In the mid-1950s the USAF initiated a competition to purchase "off-the-shelf" twin-engine aircraft for light cargo and personnel transport duties. Cessna's new model 310 was selected and 160 aircraft were acquired and designated L-27A (L for liaison). In 1962 when all the U.S. military services re-aligned their aircraft identification system, the designation was changed to U-3A (U for utility).
From 1958 to 1971, the Military Air Transport Service (MATS) and later the Military Airlift Command (MAC) operated a fleet of 12 to 16 U-3 to transport high-priority passengers. The museum's aircraft is painted as a MATS U-3.

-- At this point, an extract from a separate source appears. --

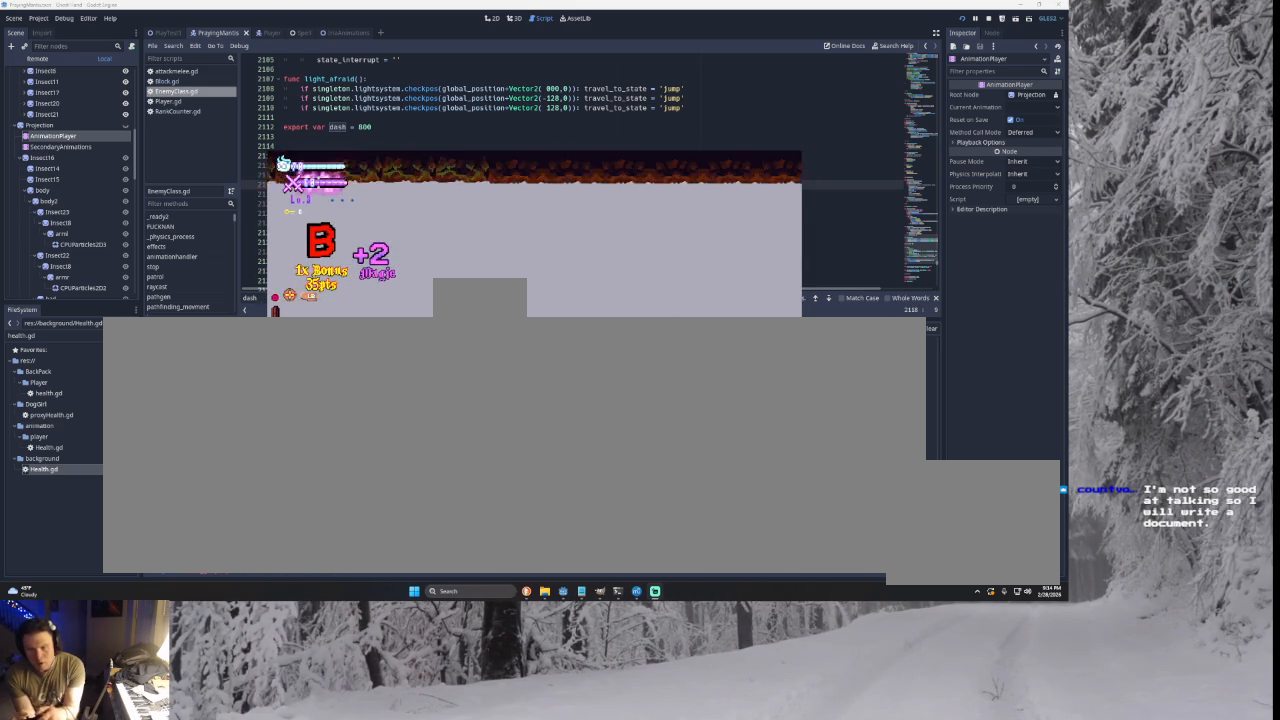
{"buttons": [], "left_stick": "right", "right_stick": "center", "events": [[200, "left_stick", "left"], [300, "SQUARE", "down"], [333, "left_stick", "up"], [400, "left_stick", "right"], [467, "SQUARE", "up"]]}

This aircraft was assigned to USAF Headquarters at Bolling AFB in Washington D.C. from 1958-1959 and then to various bases before being dropped from the Air Force inventory in 1972. It was transferred to the Air Force Aero Club program to serve as a twin-engine trainer and rental aircraft. It was retired from the Dover AFB Aero Club and transferred to the AMC Museum in 2009.
Manufacturer: Cessna Aircraft Company
Type: Light cargo and personnel transport
Powerplant: Two 240-hp Continental 0-470-B engines
Maximum Speed: 238 mph
Range: 850 mi.
Service Ceiling: 22,000 ft
Takeoff Weight: 5,500 lb
Payload: Four passengers
Wing Span: 36 ft 11 in
Length: 27 ft 0 in
Height: 10 ft 8 in
Above: The U-3's civilian counterpart, the Cessna 310, became famous for its appearance as a star in the 1950s televeision Sky King. The plane was named Songbird.
All U-3s had a 50-gallon wingtip tanks permanently attached.
The U-3 got its nickname "Blue Canoe," because of its distinctive fuselage and blue color.
The first three models had a vertical tail. D-models and later have a swept tail.